She heard one of the kids say, “Papa and Nana are here!” and although she hadn’t been up before 8am ALL SUMMER—with bed head and pajamas on she raced downstairs like it was Christmas morning, ran out in the wet grass squealing and said she was ready to go kayaking!!! And off they went!
Praise Jesus for this time–because everyone (I mean EVERY ONE) that T had met all summer she had invited to this party–and I had had ZERO time to plan it. The weekend before I had taken her to the lake, Stone Mountain, church and then entertained friends who she loved of mine that speak Russian. NO TIME TO PLAN A PARTY. Papa took T and Parker kayaking from sun up until early afternoon, while my mom stayed and kept the other children SO I could spend my morning all over town getting the cake, food, making sure the jumpy was being placed in the right place, etc. It was crazy! SUCH a big day for this princess turning 16, and I was thankful that she got to kayak instead of seeing what really goes into pulling one of these days off!
Richard got off work at 3pm so he could start up the grill–and guests would be arriving at 6pm. Literally everyone she met was invited…toddler, teenage or grandparent. It was precious…she colored signs and taped them all over the doors. She wrote “Happy Birthday Tetyana” in Russian all over the place and taped those up…she was bouncing off the walls! And when everyone started arriving…she was truly walking on clouds!
This was SO NOT the girl who arrived just 5 weeks earlier! I could just bottle her up!
Remember the cake she designed and ordered??? Here it is…all 5 layers (HUGE!) in all it’s glory…(granted it was in the “grandmother” section in the photo book at the bakery–but girlfriend LOVED it!)
She jumped in her bouncy–and I stood back and laughed…wishing this little girl had been given birthday parties when she was tiny with pigtails. She squealed as if she was turning 6–but this girl was turning 16…and for her this age meant so many things. I held my breath as I watched–and I prayed and reminded the Lord how much I loved her…as if He didn’t already know…
The night before I had gone to bed with tears–realizing how much we truly did love her. “WHY LORD–why would You allow us to fall in love with her when it was really too late??? You have a plan right???” While weeks earlier Richard and I told each other we’d be doing good to make it to the end–now we had fallen in love with this little spunky thing…yet in our hearts…we knew–she wasn’t ours. She was His. And the Lord had given us to love her for a season. We loved well. I do know that. I stink at A LOT of things. But we loved this one well. I’ve never smiled so big watching the joy of a child at a birthday…it was truly beautiful. And everyone hear relished in it with us. So many came up to us to say she was a different girl…how amazing love looked on her…how much JOY she radiated…AND THIS DAY–IT WAS TRULY GLORIOUS.

Assignment A: Rewrite the passage of the birthday party text between "Richard got off" and "girlfriend LOVED it!)", inclusive, replacing "grill" with "smoker".
Assignment B: Translate this sentence from the birthday party text into Spanish: "Richard got off work at 3pm so he could start up the grill–and guests would be arriving at 6pm."
Assignment C: According to the birthday party text, what did the birthday girl write in Russian and tape up all over the place?
The lines that follow the birthday party text are not needed for any of this work.

Data extract:
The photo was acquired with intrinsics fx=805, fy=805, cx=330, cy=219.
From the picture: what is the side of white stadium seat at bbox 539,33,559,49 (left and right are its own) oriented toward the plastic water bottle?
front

Your solution A:
Richard got off work at 3pm so he could start up the smoker–and guests would be arriving at 6pm. Literally everyone she met was invited…toddler, teenage or grandparent. It was precious…she colored signs and taped them all over the doors. She wrote “Happy Birthday Tetyana” in Russian all over the place and taped those up…she was bouncing off the walls! And when everyone started arriving…she was truly walking on clouds!
This was SO NOT the girl who arrived just 5 weeks earlier! I could just bottle her up!
Remember the cake she designed and ordered??? Here it is…all 5 layers (HUGE!) in all it’s glory…(granted it was in the “grandmother” section in the photo book at the bakery–but girlfriend LOVED it!)

Your solution B: Richard salió del trabajo a las 3 p. m. para poder encender la parrilla, y los invitados llegarían a las 6 p. m.

Your solution C: "Happy Birthday Tetyana"